03 Jul F1’s Eddie Jordan ‘horrified’ by Ecclestone’s Putin comments
FORMER Formula 1 team boss Eddie Jordan said he was shocked, horrified and disappointed at Bernie Ecclestone’s comments in support of Russian despot Vladimir Putin.
In an exclusive interview on GB News, Mr Jordan also said an apparently racist slur against Lewis Hamilton by former world champion Nelson Piquet “doesn’t stand up”.
Asked about Mr Ecclestone’s comment about how he would “take a bullet for Putin”, he told Alastair Stewart today (SUN): “I’m quite certain Bernie didn’t quite either understand what he was saying or what he was asking him – I’m not trying to defend him because it’s indefensible. You cannot defend a reply like that.
“Bernie, who I am a big supporter of – I was shocked. I was horrified, and I was so disappointed because when you see the pain and the conflict that’s going on with people, their own people in Russia, and also what’s happening in Ukraine, it was an unbelievable thing for Bernie to say.
“And it’s excusable. I don’t know how you even come back from there, and I’m sure Bernie is so upset about what he said because I’m sure he didn’t mean to say it in the way it was said.

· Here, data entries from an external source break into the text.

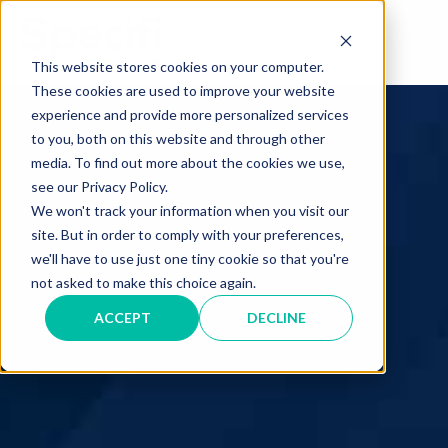
Skip
to
MAI
content
This website stores cookies on your computer.
These cookies are used to improve your website
ME
experience and provide more personalized services
to you, both on this website and through other
media. To find out more about the cookies we use,
see our Privacy Policy.
We won't track your information when you visit our
site. But in order to comply with your preferences,
we'll have to use just one tiny cookie so that you're
not asked to make this choice again.
ACCEPT
DECLINE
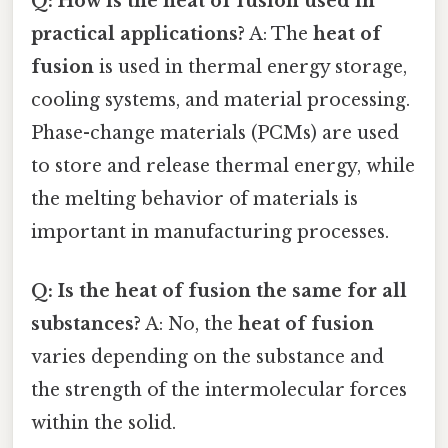
Q: How is the heat of fusion used in
practical applications?
A: The
heat of
fusion
is used in thermal energy storage,
cooling systems, and material processing.
Phase-change materials (PCMs) are used
to store and release thermal energy, while
the melting behavior of materials is
important in manufacturing processes.
Q: Is the heat of fusion the same for all
substances?
A: No, the
heat of fusion
varies depending on the substance and
the strength of the intermolecular forces
within the solid.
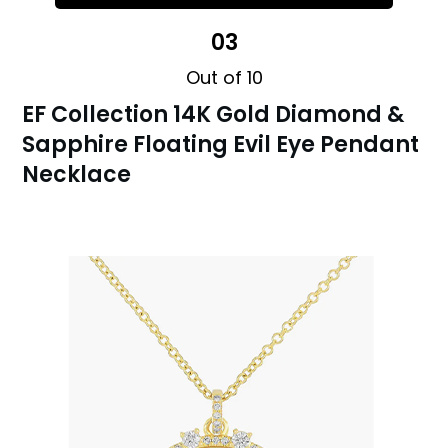
03
Out of 10
EF Collection 14K Gold Diamond &
Sapphire Floating Evil Eye Pendant
Necklace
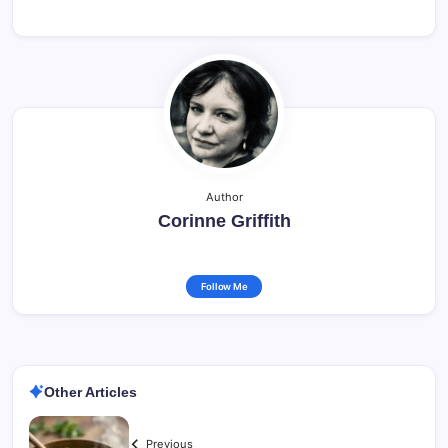
Author
Corinne Griffith
Follow Me
Other Articles
Previous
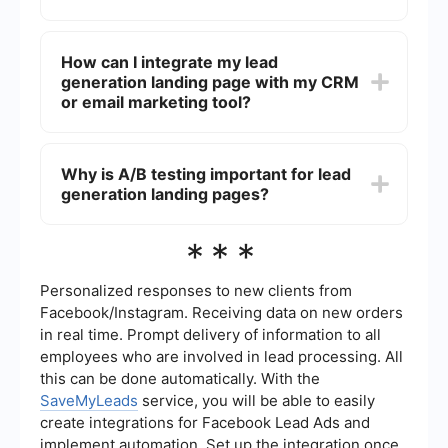
match your brand's identity and messaging.
A lead generation landing page should include a
compelling headline, a clear call-to-action (CTA),
How can I integrate my lead
an easy-to-fill form, engaging visuals, and
generation landing page with my CRM
concise, persuasive copy. Testimonials or social
proof can also help build trust and increase
or email marketing tool?
conversions.
You can automate the process of sending
captured leads to your CRM or email marketing
Why is A/B testing important for lead
tool using integration services like SaveMyLeads.
generation landing pages?
This service allows you to connect your landing
page form with various platforms, ensuring that
lead information is automatically transferred and
A/B testing allows you to compare different
***
organized.
versions of your landing page to determine which
one performs better in terms of lead generation.
By testing elements such as headlines, images,
Personalized responses to new clients from
CTAs, and form fields, you can optimize your
Facebook/Instagram. Receiving data on new orders
landing page for higher conversion rates.
in real time. Prompt delivery of information to all
employees who are involved in lead processing. All
this can be done automatically. With the
SaveMyLeads
service, you will be able to easily
create integrations for Facebook Lead Ads and
implement automation. Set up the integration once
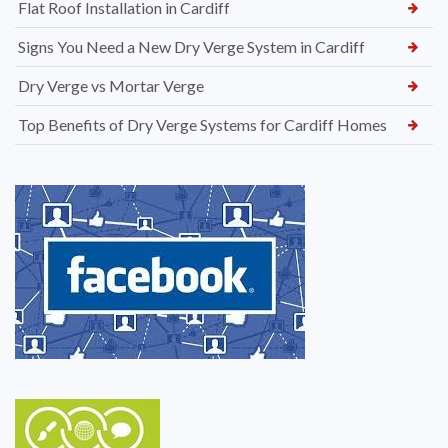
Flat Roof Installation in Cardiff
Signs You Need a New Dry Verge System in Cardiff
Dry Verge vs Mortar Verge
Top Benefits of Dry Verge Systems for Cardiff Homes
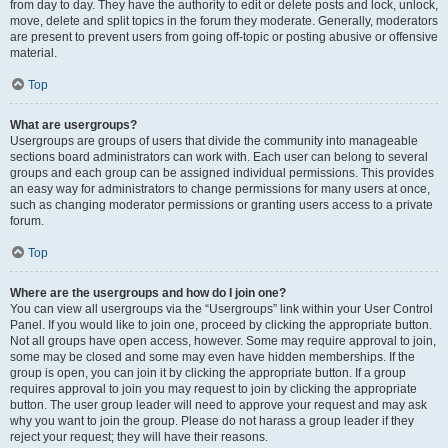
from day to day. They have the authority to edit or delete posts and lock, unlock,
move, delete and split topics in the forum they moderate. Generally, moderators
are present to prevent users from going off-topic or posting abusive or offensive
material.
Top
What are usergroups?
Usergroups are groups of users that divide the community into manageable
sections board administrators can work with. Each user can belong to several
groups and each group can be assigned individual permissions. This provides
an easy way for administrators to change permissions for many users at once,
such as changing moderator permissions or granting users access to a private
forum.
Top
Where are the usergroups and how do I join one?
You can view all usergroups via the “Usergroups” link within your User Control
Panel. If you would like to join one, proceed by clicking the appropriate button.
Not all groups have open access, however. Some may require approval to join,
some may be closed and some may even have hidden memberships. If the
group is open, you can join it by clicking the appropriate button. If a group
requires approval to join you may request to join by clicking the appropriate
button. The user group leader will need to approve your request and may ask
why you want to join the group. Please do not harass a group leader if they
reject your request; they will have their reasons.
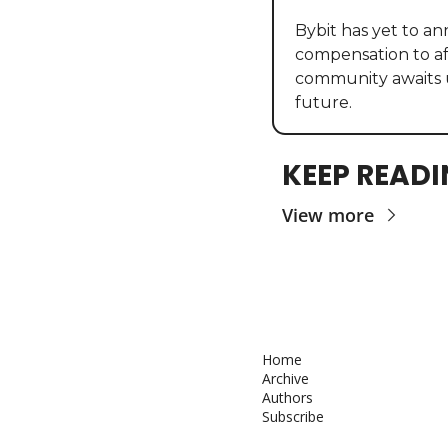
Bybit has yet to an
compensation to af
community awaits 
future.
KEEP READ
View more
Home
Archive
Authors
Subscribe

“Nevertheless, he is accountable for his own actions and he knows this was said, and it’s unacceptable and hugely wrong for him in the position that he was in.”
Speaking during a live interview on GB News, he also said Nelson Piquet’s use of the N-word to describe Lewis Hamilton.
“It’s a shocking thing for him to say, there was no need for him to say such a thing, no matter what he felt about it.
“And his apology. I’m sorry, it just doesn’t stand up.
“And I think Lewis has taken this to heart because here’s a guy who has been embraced by the sport.
“He was a great champion, but nevertheless, this is grossly unacceptable in any walk of life by any personality, irrespective of who it is.”
He said that racing drivers want politics kept out of sport, when asked about Mr Hamilton saying he does not approve of Max Verstappen being booed by the crowd at the British Grand Prix at Silverstone.
“But he’s right, isn’t he, because whether you like it or not, you look at whatever sporting event whether it’s Wimbledon, whether it’s the Open Championship in golf, whether it is motor racing, there is a feeling amongst the competitors, you know, forget the politics.
“Let’s try and do what we do best, which is sportsmanship, and let’s be very clear about what Lewis has done, not just for himself, but his family.
“Motor racing in Britain, everywhere throughout the world, he is revered. He is a seven times world champion and his voice has to be and must be heard…
“Let’s respect him for that, irrespective of how that happened. He is the world champion, let’s respect him.”